Immunohistochemical examination is essential for determining the diagnosis of carcinoid tumor. All tissues in solid nest-like, island-like nodules, beam-like, banded or rose-like structure or with abundant capillaries or sinusoids should undertake the routine neuroendocrine markers immunohistochemical examination (20–22). Among known neuroendocrine markers, SYN, NSE and CgA are relatively specific, and SYN is relatively sensitive in rectal carcinoids. Expression of Ki-67 is important for assessment of tumor cell proliferation activity and prognosis prediction (23). In our study, 11 cases undertook routine immunohistochemistry examination, of which 11 were positive for Syn, 9 were CgA positive and 5 were positive for NSE, while CEA was negative in all cases. The expression rate of Ki-67 in rectal carcinoid tumors is low. In this study, the expression rate of Ki-67 in tumors lesions <1 cm was <5% or negative. These were attributed to the low degree of malignancy of rectal carcinoid tumors.

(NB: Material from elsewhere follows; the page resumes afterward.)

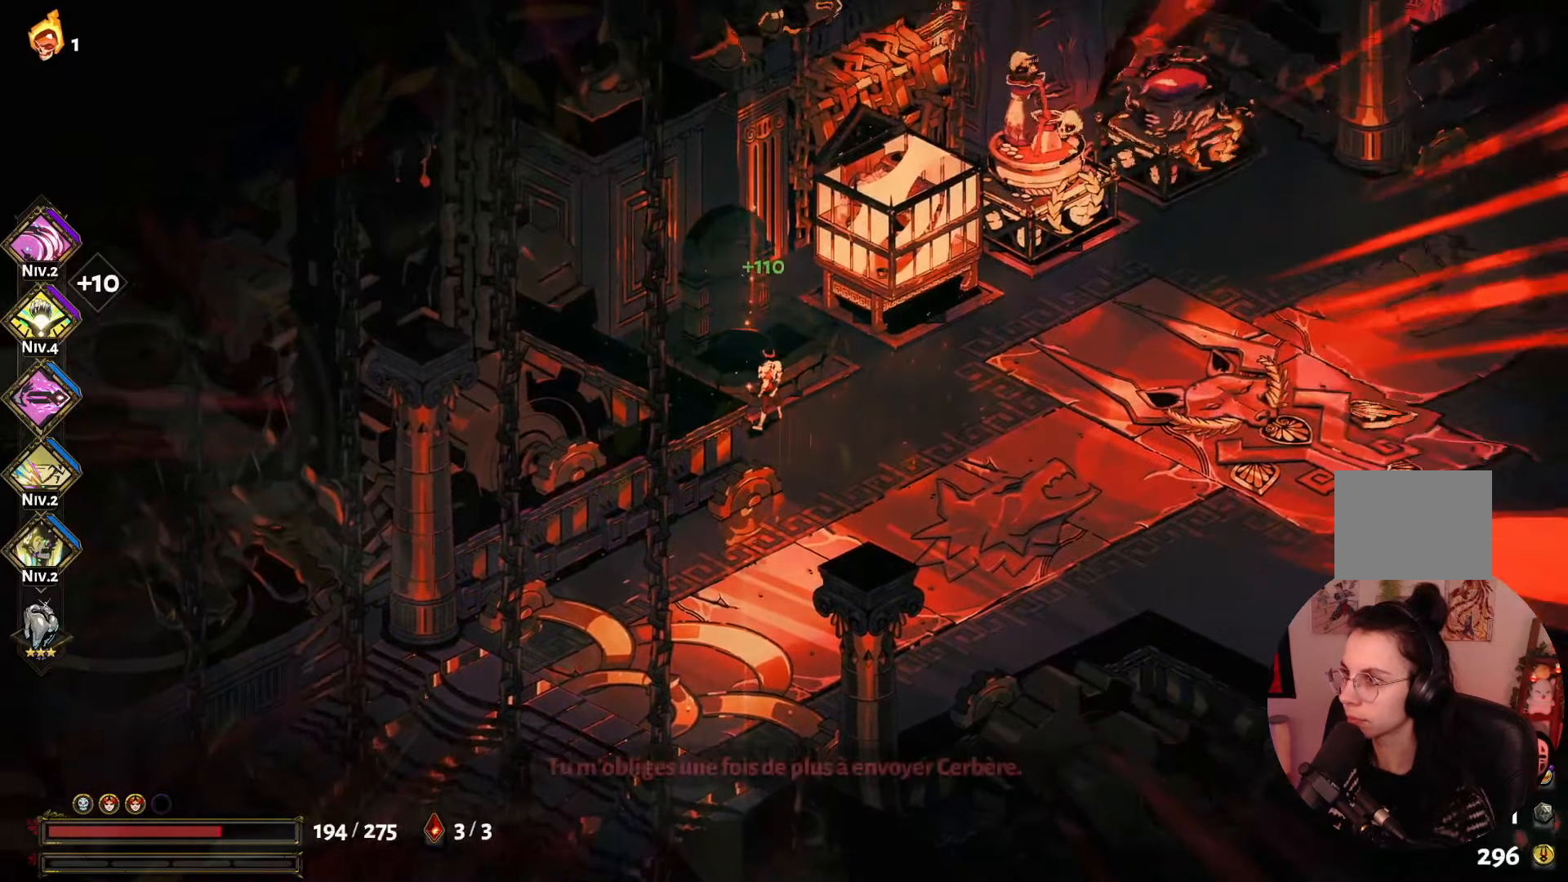
{"buttons": [], "left_stick": "center", "right_stick": "center", "events": []}
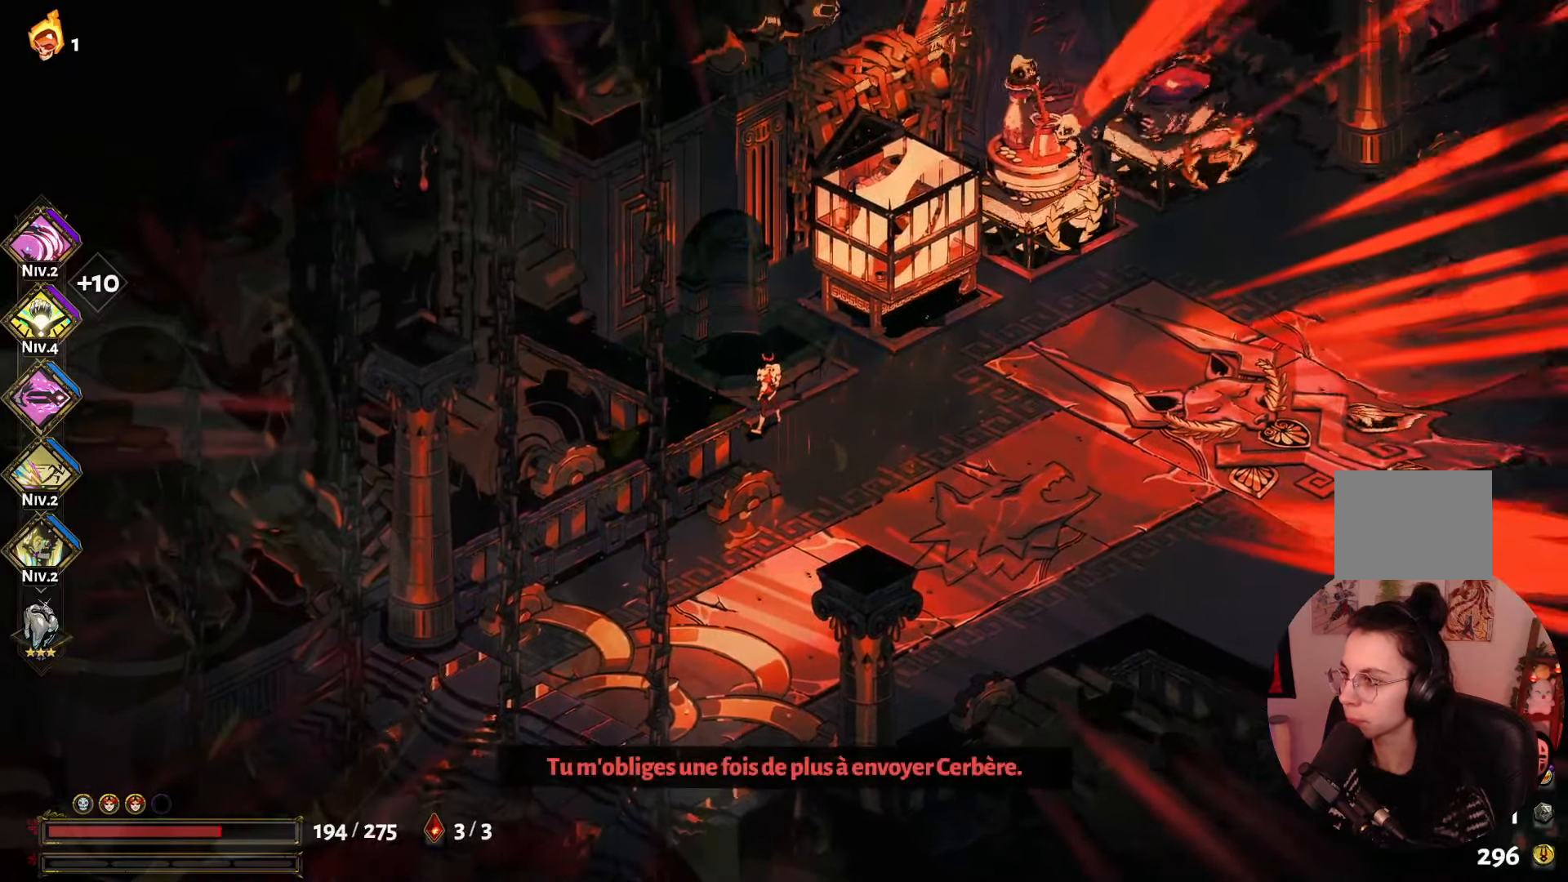
{"buttons": [], "left_stick": "center", "right_stick": "center", "events": []}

In this study, we showed that colonoscopy combined with ultrasonic micro-probe was able to precisely determine the location, size and range of the rectal carcinoid tumor, which may guide endoscopic treatment. For lesions <1 cm with clear border, we believe that endoscopic resection, particularly EMR, should be considered first. Pathological examination is needed for final diagnosis and immunohistochemical examination is necessary if the lesion is considered malignant to improve the preoperative diagnosis of carcinoid tumor rate. Due to the fact that other tumors in the colon or other parts are concomitant with a high incidence, we should fully evaluate the colon instead of only treating the local lesions.